No mínimo, equivocado: essa é a descrição mais resumida para A MALDIÇÃO DO ESPELHO. Se fosse apenas um filme genérico, tornar-se-ia esquecível, mas não completamente ruim. Se fosse somente contraditório, poderia ter algo memorável. Mas não adianta: o terror russo se esforça para ser ruim em todos os aspectos.

No longa, Olga e seu irmão Artyom acabam de se mudar para um internato. No local, os dois acabam explorando uma área proibida, onde descobrem, juntamente com outros colegas, um recinto em que poderiam fazer pedidos à Rainha de Espadas. Ela concede os desejos, cobrando, todavia, um preço altíssimo ao iniciar um verdadeiro banho de sangue.

(© Paris Filmes / Divulgação)

Não é muito mais do que parece, ou seja, um terror qualquer de invocação de bruxa com mistura de casa mal-assombrada e assassinatos em série. O diretor Aleksandr Domogarov não é capaz de conceder contornos particulares à sua obra, porém é possível que existam virtudes (bem) ocultas por trás do desastre. Por exemplo, no prólogo, a câmera se posiciona bem ao final, quando a ocularização subjetiva poderia – não fosse o corte prematuro – aproximar o espectador da aflição inicial.

Da mesma forma, os cenários não são dos piores. Ainda que mal explorados, as lonas e as escadas das reformas do edifício fornecem bom potencial ao terror. No geral, o visual alcança até mesmo o nível do medíocre (o que é um elogio, dado o saldo da produção em termos qualitativos), como na oposição da iluminação azulada do mundo espelhado em contraposição ao amarelado mundo real.
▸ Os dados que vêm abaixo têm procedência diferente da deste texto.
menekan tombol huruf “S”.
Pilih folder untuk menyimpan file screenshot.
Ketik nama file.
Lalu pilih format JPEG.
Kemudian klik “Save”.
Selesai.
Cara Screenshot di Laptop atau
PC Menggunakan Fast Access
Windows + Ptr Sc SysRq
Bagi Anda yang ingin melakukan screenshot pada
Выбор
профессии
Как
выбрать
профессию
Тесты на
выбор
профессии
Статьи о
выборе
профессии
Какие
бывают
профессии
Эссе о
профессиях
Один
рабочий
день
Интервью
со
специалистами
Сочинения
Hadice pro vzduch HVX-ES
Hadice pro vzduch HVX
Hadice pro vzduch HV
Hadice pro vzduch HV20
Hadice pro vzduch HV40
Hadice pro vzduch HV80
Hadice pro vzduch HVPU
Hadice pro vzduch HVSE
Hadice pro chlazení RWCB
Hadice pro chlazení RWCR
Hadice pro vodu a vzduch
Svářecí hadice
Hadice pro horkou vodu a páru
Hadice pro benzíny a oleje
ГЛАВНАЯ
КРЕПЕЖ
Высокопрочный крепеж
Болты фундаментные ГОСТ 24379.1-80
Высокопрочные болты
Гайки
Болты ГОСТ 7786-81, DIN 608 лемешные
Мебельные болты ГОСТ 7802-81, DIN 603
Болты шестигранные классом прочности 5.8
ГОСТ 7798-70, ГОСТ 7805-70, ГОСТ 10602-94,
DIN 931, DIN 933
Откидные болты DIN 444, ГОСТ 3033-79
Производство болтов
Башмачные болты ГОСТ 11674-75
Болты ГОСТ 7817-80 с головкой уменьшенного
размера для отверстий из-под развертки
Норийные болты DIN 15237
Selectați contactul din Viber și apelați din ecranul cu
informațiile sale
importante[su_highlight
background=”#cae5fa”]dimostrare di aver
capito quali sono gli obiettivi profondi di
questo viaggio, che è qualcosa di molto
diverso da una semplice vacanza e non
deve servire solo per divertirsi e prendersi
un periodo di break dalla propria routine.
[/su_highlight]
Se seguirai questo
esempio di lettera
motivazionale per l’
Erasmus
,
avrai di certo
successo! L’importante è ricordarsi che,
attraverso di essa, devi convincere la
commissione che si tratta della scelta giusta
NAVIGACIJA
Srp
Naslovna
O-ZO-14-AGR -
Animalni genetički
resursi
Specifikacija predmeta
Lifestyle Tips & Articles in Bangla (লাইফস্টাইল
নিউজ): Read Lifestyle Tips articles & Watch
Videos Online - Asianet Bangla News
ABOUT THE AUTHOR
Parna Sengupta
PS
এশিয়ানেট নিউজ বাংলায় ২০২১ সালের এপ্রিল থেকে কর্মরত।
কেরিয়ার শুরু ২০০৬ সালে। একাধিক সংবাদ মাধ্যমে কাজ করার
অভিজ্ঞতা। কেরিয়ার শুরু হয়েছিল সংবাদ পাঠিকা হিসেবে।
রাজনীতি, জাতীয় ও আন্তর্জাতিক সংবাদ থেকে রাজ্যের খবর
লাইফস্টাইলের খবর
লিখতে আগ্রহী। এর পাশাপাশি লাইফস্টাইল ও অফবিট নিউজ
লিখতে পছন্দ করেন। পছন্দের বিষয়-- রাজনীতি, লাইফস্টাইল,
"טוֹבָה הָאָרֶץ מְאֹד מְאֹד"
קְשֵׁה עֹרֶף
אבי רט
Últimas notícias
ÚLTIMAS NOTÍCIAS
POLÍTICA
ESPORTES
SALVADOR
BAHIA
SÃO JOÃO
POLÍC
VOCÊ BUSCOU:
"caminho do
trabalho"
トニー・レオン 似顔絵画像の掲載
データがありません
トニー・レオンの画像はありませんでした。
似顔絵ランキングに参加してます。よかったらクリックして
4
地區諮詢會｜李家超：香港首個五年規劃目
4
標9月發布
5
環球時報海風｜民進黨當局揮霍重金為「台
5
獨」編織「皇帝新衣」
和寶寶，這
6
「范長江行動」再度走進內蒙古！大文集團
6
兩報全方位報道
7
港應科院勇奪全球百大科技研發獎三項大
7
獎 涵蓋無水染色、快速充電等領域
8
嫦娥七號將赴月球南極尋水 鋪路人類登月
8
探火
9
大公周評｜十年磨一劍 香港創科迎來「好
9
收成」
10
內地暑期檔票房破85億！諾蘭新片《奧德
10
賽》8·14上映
Mesmo anacrônica, a trilha musical não é desprezível.

O primeiro grande problema está na pavorosa construção de personagens. Estão lá a jovem com sobrepeso que sofre bullying e aceita passivamente, o adolescente rebelde, a dominada pela libido, o nerd, o professor atraente e assim por diante. Tudo dentro da máxima previsibilidade possível, inclusive ao ressalvar a bondade solitária do nerd. Em uma crise existencial, o filme fica em dúvida entre bruxaria e espíritos, colocando os dois como sinônimos. O pequeno Artyom começa vendo o espírito da mãe, mas depois esse mesmo espírito adota uma maquiagem grosseira para apavorar os demais estudantes – isso quando a estética não é de lona branca à “Sombras da vida”.
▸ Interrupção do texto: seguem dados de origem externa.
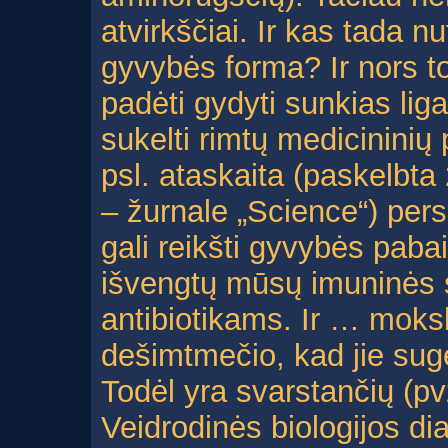
atvirkščiai. Ir kas tada nu
gyvybės forma? Ir nors to
padėti gydyti sunkias lig
sukelti rimtų medicinini
psl. ataskaita (paskelbta
– žurnale „Science“) per
gali reikšti gyvybės pab
išvengtų mūsų imuninės s
antibiotikams. Ir … moksl
dešimtmečio, kad jie suge
Todėl yra svarstančių (pv
Veidrodinės biologijos dia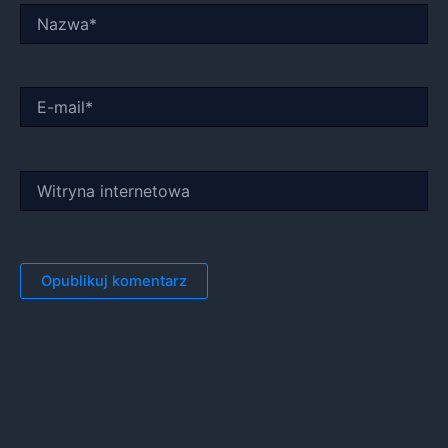
Nazwa*
E-
mail*
Witryna
internetowa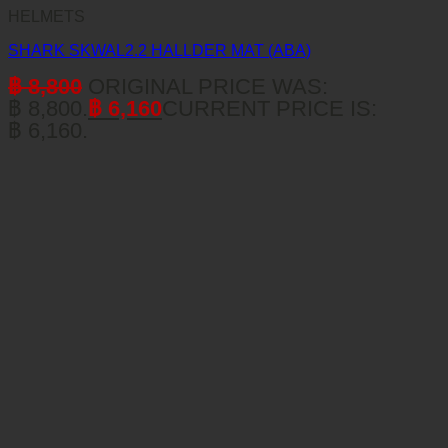
HELMETS
SHARK SKWAL2.2 HALLDER MAT (ABA)
฿
8,800
ORIGINAL PRICE WAS:
฿ 8,800.
฿
6,160
CURRENT PRICE IS:
฿ 6,160.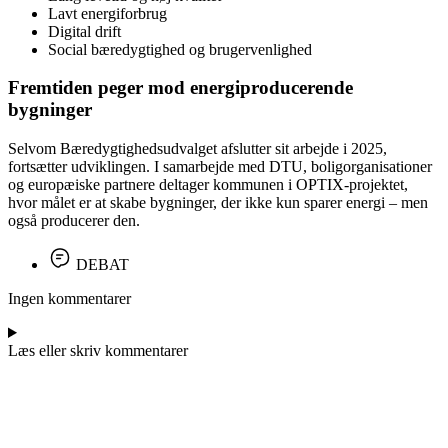
Lavt energiforbrug
Digital drift
Social bæredygtighed og brugervenlighed
Fremtiden peger mod energiproducerende
bygninger
Selvom Bæredygtighedsudvalget afslutter sit arbejde i 2025,
fortsætter udviklingen. I samarbejde med DTU, boligorganisationer
og europæiske partnere deltager kommunen i OPTIX-projektet,
hvor målet er at skabe bygninger, der ikke kun sparer energi – men
også producerer den.
DEBAT
Ingen kommentarer
Læs eller skriv kommentarer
A lenda da Rainha de Espadas é mencionada como um clássico russo, porém não há nada memorável na história, representada em uma sequência já muitas vezes vista no cinema. Quando parece que tudo é uma oportunidade para abordar o afeto entre irmãos (o que o desfecho igualmente sugere), perceber a maneira fria da abordagem revela o quão patético o filme consegue ser.
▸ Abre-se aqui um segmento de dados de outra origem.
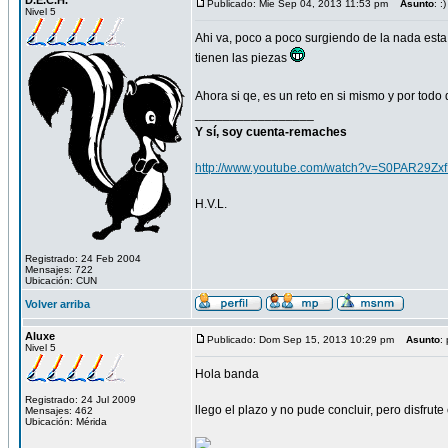
D.E.C.H.
Publicado: Mie Sep 04, 2013 11:53 pm
Asunto
: :)
Nivel 5
Ahi va, poco a poco surgiendo de la nada esta
tienen las piezas
Ahora si qe, es un reto en si mismo y por todo 
_________________
Y sí, soy cuenta-remaches
http://www.youtube.com/watch?v=S0PAR29Zx
H.V.L.
Registrado: 24 Feb 2004
Mensajes: 722
Ubicación: CUN
Volver arriba
Aluxe
Publicado: Dom Sep 15, 2013 10:29 pm
Asunto
: 
Nivel 5
Hola banda
Registrado: 24 Jul 2009
llego el plazo y no pude concluir, pero disfrute
Mensajes: 462
Ubicación: Mérida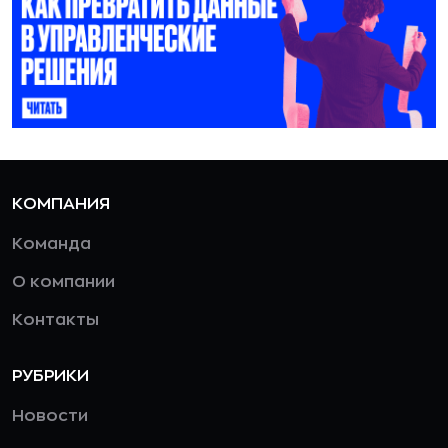
КОМПАНИЯ
Команда
О компании
Контакты
РУБРИКИ
Новости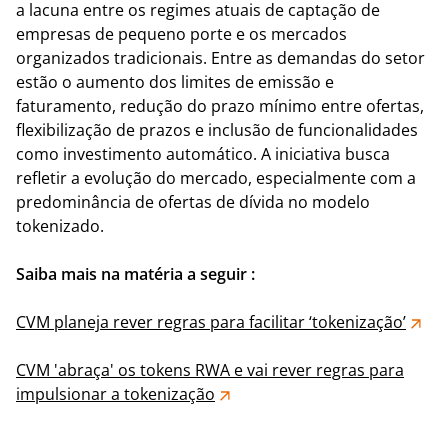
a lacuna entre os regimes atuais de captação de
empresas de pequeno porte e os mercados
organizados tradicionais. Entre as demandas do setor
estão o aumento dos limites de emissão e
faturamento, redução do prazo mínimo entre ofertas,
flexibilização de prazos e inclusão de funcionalidades
como investimento automático. A iniciativa busca
refletir a evolução do mercado, especialmente com a
predominância de ofertas de dívida no modelo
tokenizado.
Saiba mais na matéria a seguir :
CVM planeja rever regras para facilitar ‘tokenização’
CVM 'abraça' os tokens RWA e vai rever regras para
impulsionar a tokenização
Pior, o texto tem contradições gritantes. Em um internato tão qualificado, como pode haver tamanha bagunça? Como a diretora aceita que Olga decida onde vai dormir, ignorando a vontade do padrasto? Como não aparece nenhum adulto na noite em que os alunos acendem as luzes, ligam música em tom não muito baixo, bebem álcool e fumam cigarro (sem olvidar os gritos histéricos de Artyom)? Por que Olga ficou sem punição, se a diretora falou expressamente que a parte em reforma era de ingresso proibido? (Nesse caso, a justificativa de ser aluna nova é de uma tolice sem igual, ao menos para uma escola que não admite, em tese, alunos acordados após às vinte e duas horas) Como Artyom conseguiu parar no lago com tanta facilidade, se Olga chegou a ser flagrada? Pior, como Igor conseguiu chegar tão rapidamente ao local?

Para reforçar que “A maldição do espelho” é uma piada de mau gosto, a cereja do bolo: uma irritante dublagem em inglês, completamente dessincronizada, como não poderia deixar de ser, com os lábios russos do elenco. A voz estridente do dublador de Artyom é apenas um exemplo, nos minutos iniciais, do que o longa reserva. De fato, aterroriza, mas não no sentido buscado. Não é terror, é só terrível.